Demonstrators in cities like San Francisco, Phoenix and Philadelphia on Tuesday demanded that President Barack Obama reject the Dakota Access Pipeline project before leaving office. 

The coordinated protests planned for dozens of cities were the latest in a series of actions against the controversial pipeline that’s fiercely opposed by a Native American tribe in North Dakota. 

Crowds urged the Army Corps of Engineers to deny a permit to Energy Transfer Partners to build a portion of the 1,172-mile pipeline beneath Lake Oahe near the Standing Rock Sioux’s reservation. Much of the pipeline is already built, but this portion has been delayed since the Obama administration ordered a review of the approval process in September. 

One of the largest displays took place in San Francisco, where hundreds marched downtown, according to the San Francisco Chronicle.

Sen. Bernie Sanders (I-Vt.) spoke to a protest gathering outside the White House.

“Future generations will look back and say ‘What in God’s name were you doing?’ Our job now is to break our dependency on fossil fuels,” Sanders said to cheers. 

“We have the fossil fuel industry pushing for more pipelines, for more dependency on fossil fuel is totally insane. So we say to President Obama, in any and every way you can, ‘Stop the pipeline.’

Hundreds of demonstrators disrupted freight traffic at a staging area for the pipeline near Mandan, North Dakota, according to The Associated Press.

 

Thousands flood Market Street outside of @USACEHQ in San Francisco to demand that the Dakota Access Pipeline is stopped. #NoDAPL

Energy Transfer Partners, the pipeline developer, filed documents in federal court Monday night seeking a declaration that the company already has authority to complete the disputed section. 

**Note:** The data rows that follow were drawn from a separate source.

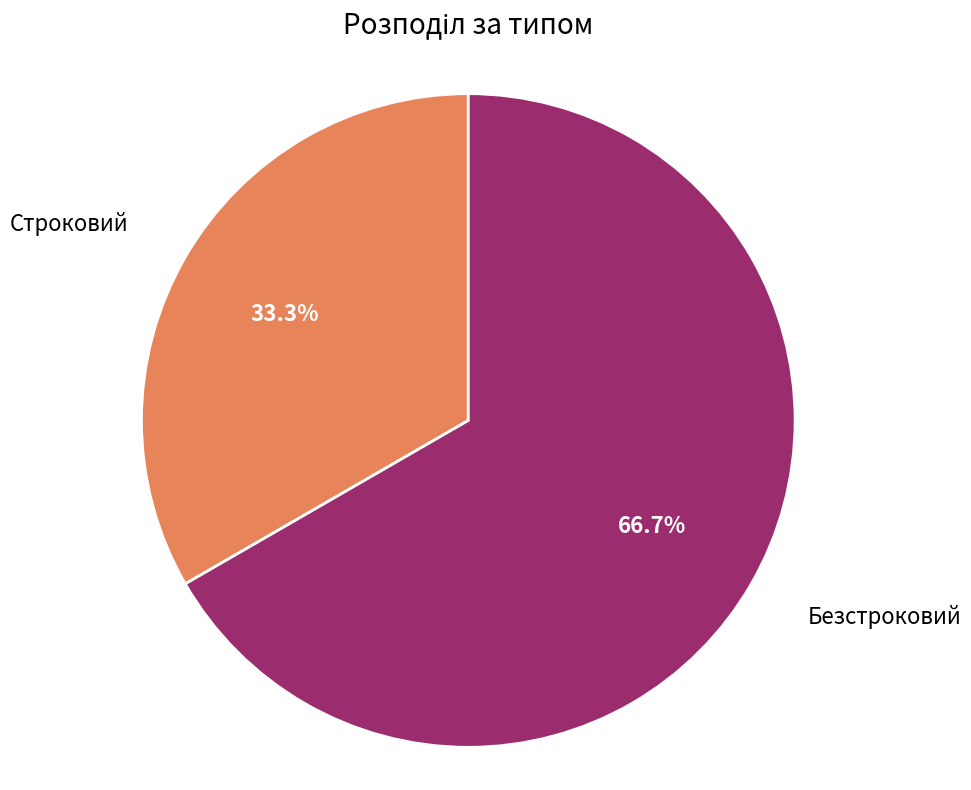

Is there a majority slice in this chart?

Yes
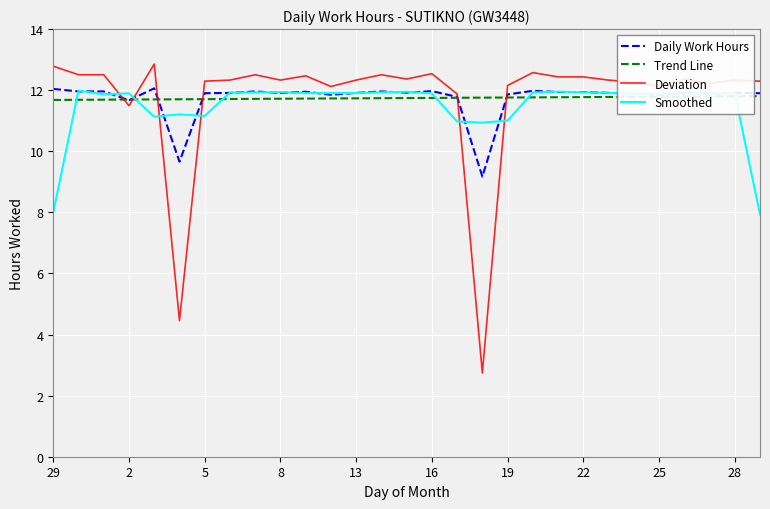

True or false: Deviation and Trend Line intersect in this chart.

True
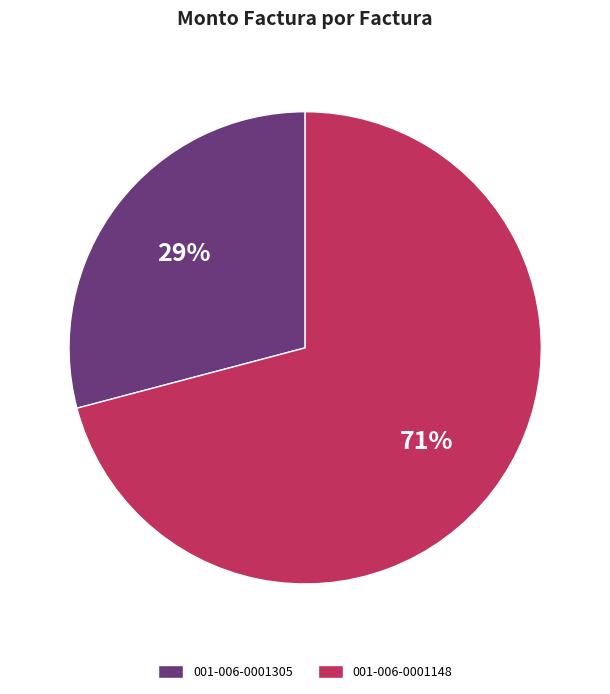

To the nearest percent, what is the difference between the largest and smallest slice percentages?

42%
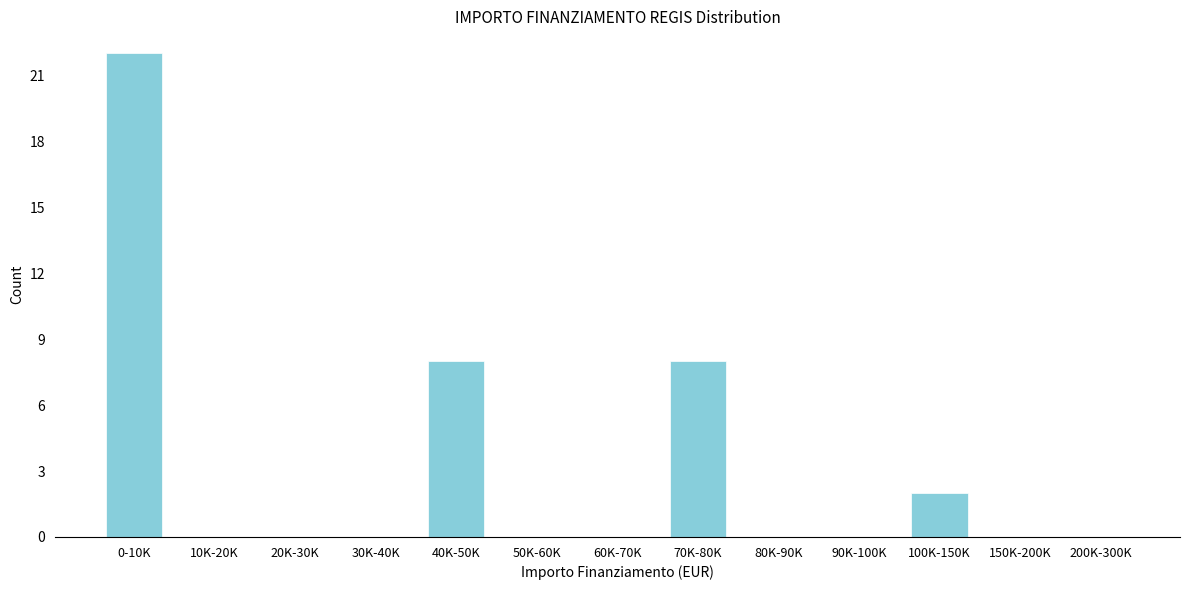

Reading left to right, extract all data points from this chart.

0-10K=22	10K-20K=0	20K-30K=0	30K-40K=0	40K-50K=8	50K-60K=0	60K-70K=0	70K-80K=8	80K-90K=0	90K-100K=0	100K-150K=2	150K-200K=0	200K-300K=0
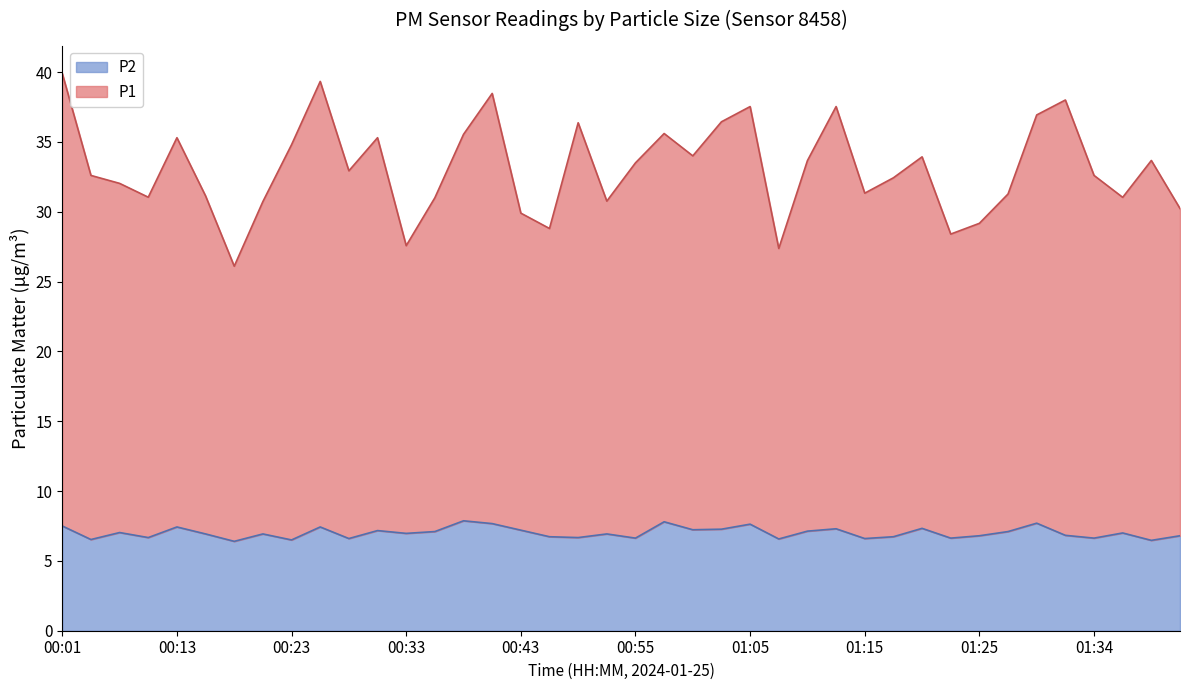

True or false: P2 and P1 intersect in this chart.

False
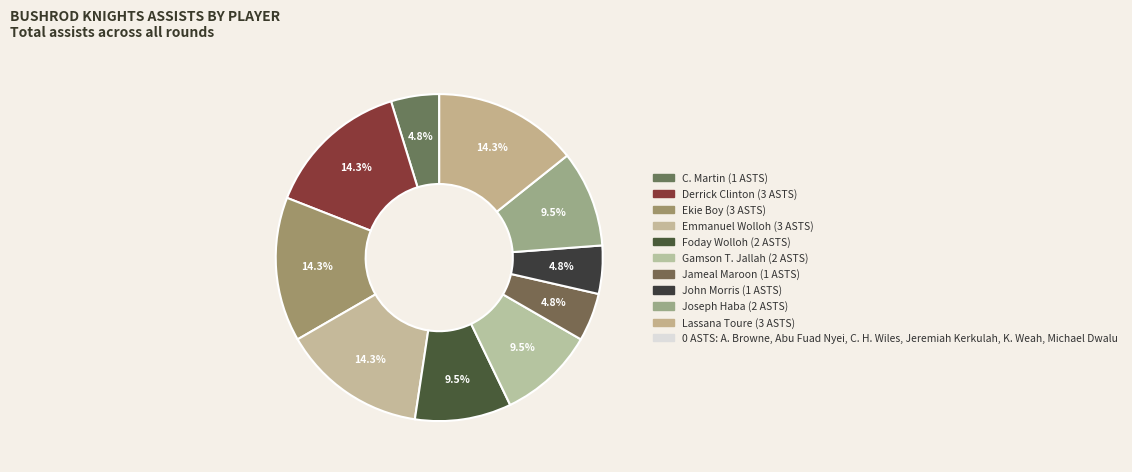

How many slices are in this pie chart?

10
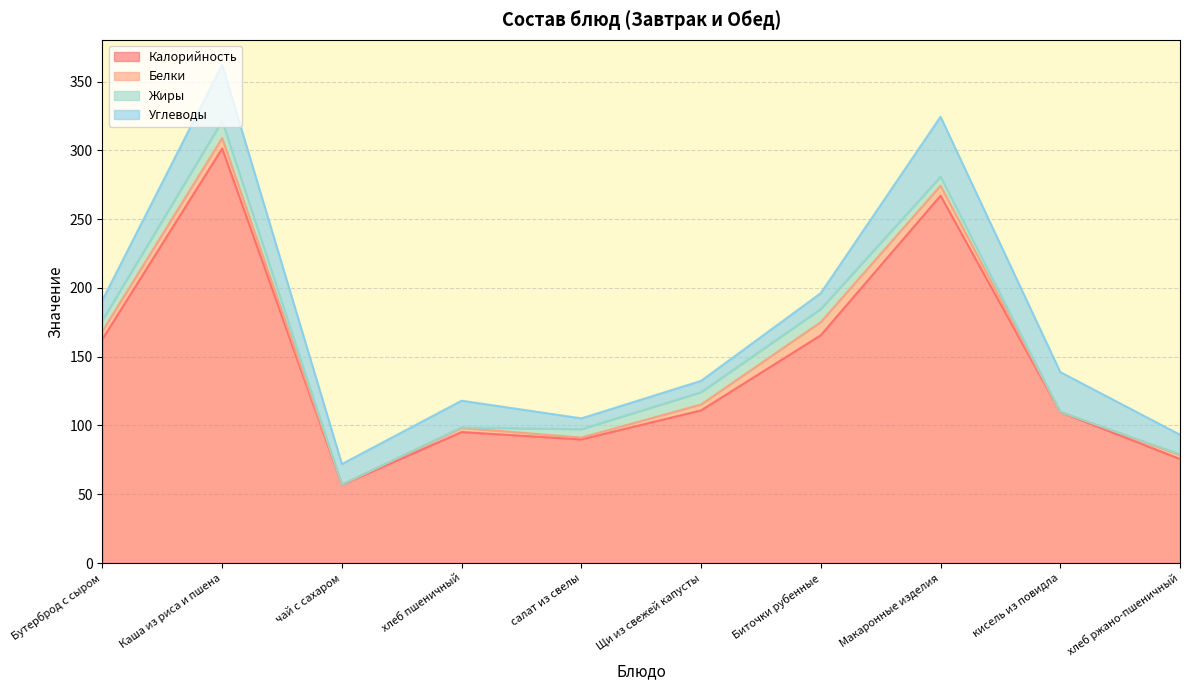

What value does the Калорийность series have at Каша из риса и пшена?

301.3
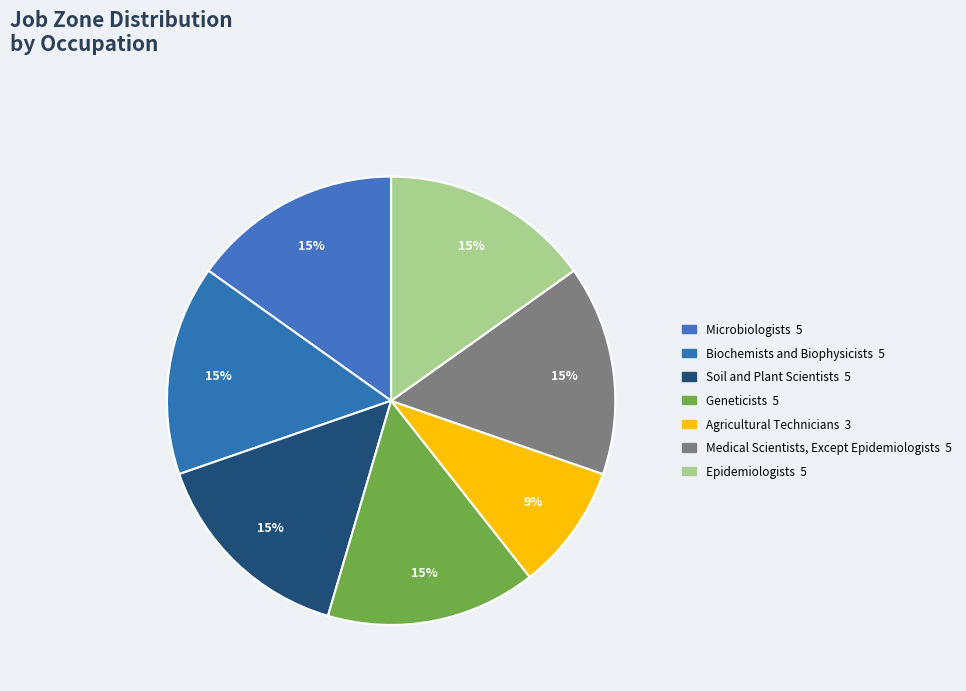

How many segments does this pie chart have?

7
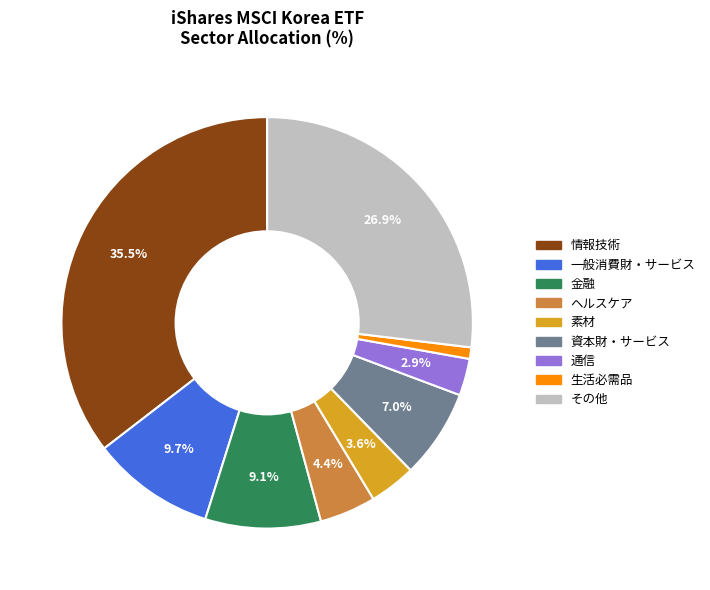

Does any single category account for the majority?

No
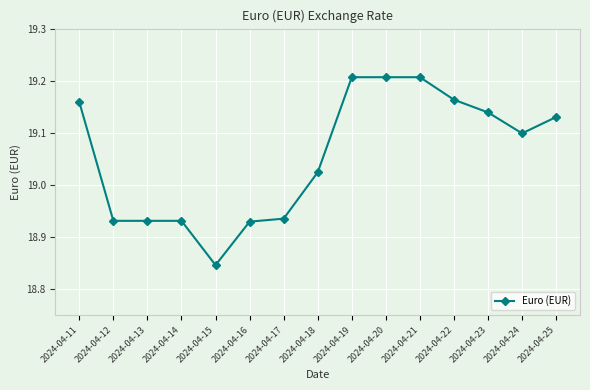

What is the change in value from 2024-04-13 to 2024-04-25?

+0.2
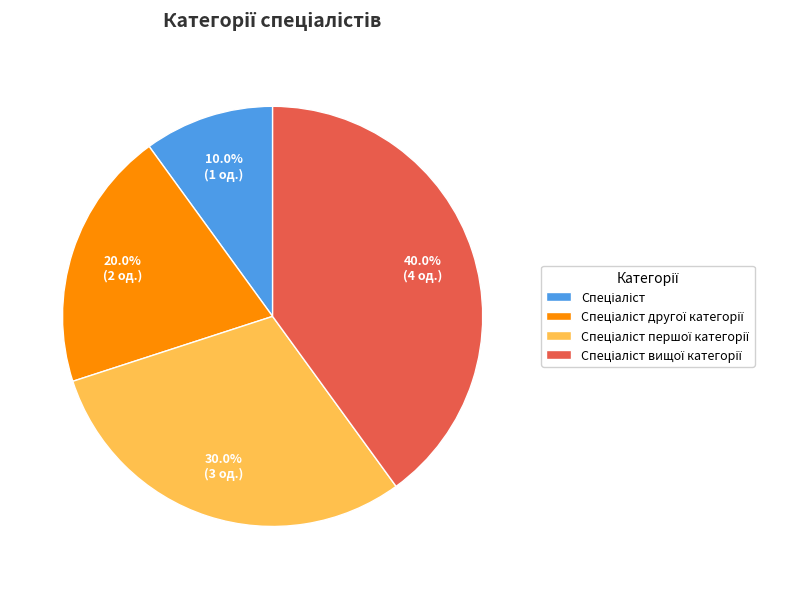

Does any single category account for the majority?

No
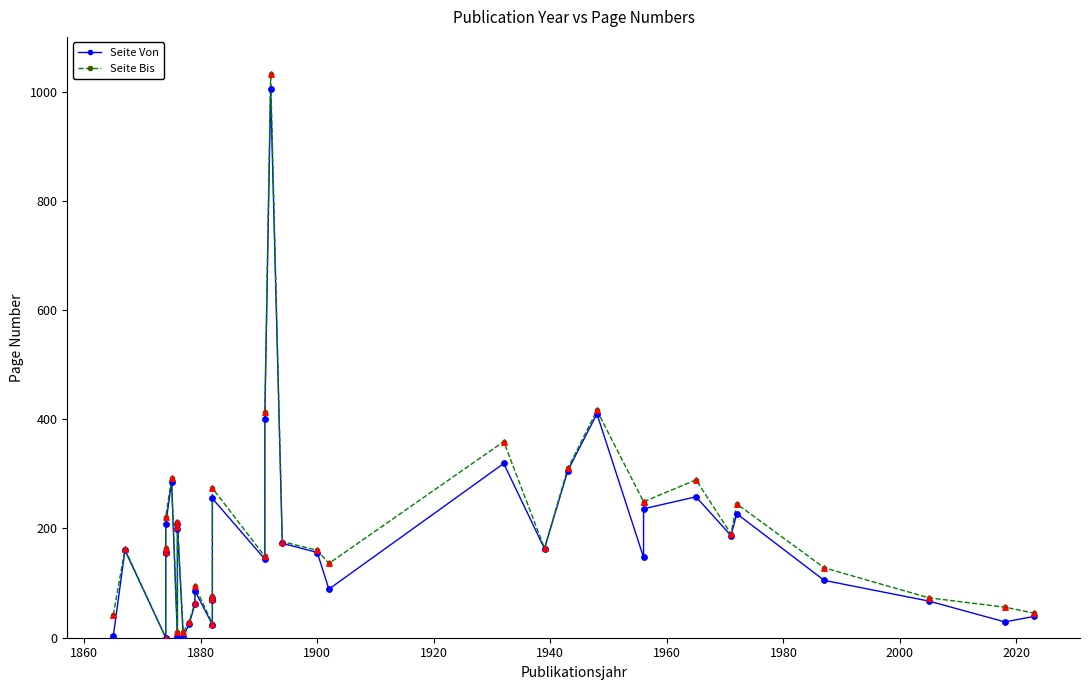

Which series has the largest total across all categories?

Seite Bis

“Dakota Access Pipeline has waited long enough to complete this pipeline. Dakota Access Pipeline has been granted every permit, approval, certificate, and right-of-way needed for the pipeline’s construction,” said Energy Transfer Partners CEO Kelcy Warren in a statement. “It is time for the Courts to end this political interference and remove whatever legal cloud that may exist over the right-of-way beneath federal land at Lake Oahe.”

The company’s attempt to get court approval came hours after the Army Corps of Engineers announced it needed more time to analyze the project and to confer with members of the Standing Rock Sioux. 

“We are encouraged and know that the peaceful prayer and demonstration at Standing Rock have powerfully brought to light the unjust narrative suffered by tribal nations and Native Americans across the country,” Standing Rock Sioux Chairman Dave Archambault said in a statement. 

The tribe members oppose the pipeline because they fear it will pollute their drinking water, and argue that it has disturbed burial grounds and violated the terms of an 1851 treaty.

The $3.8-billion pipeline, which will run through North Dakota, South Dakota, Iowa and Illinois, has also encountered opposition in Iowa, where some farmers along the route lost land through eminent domain.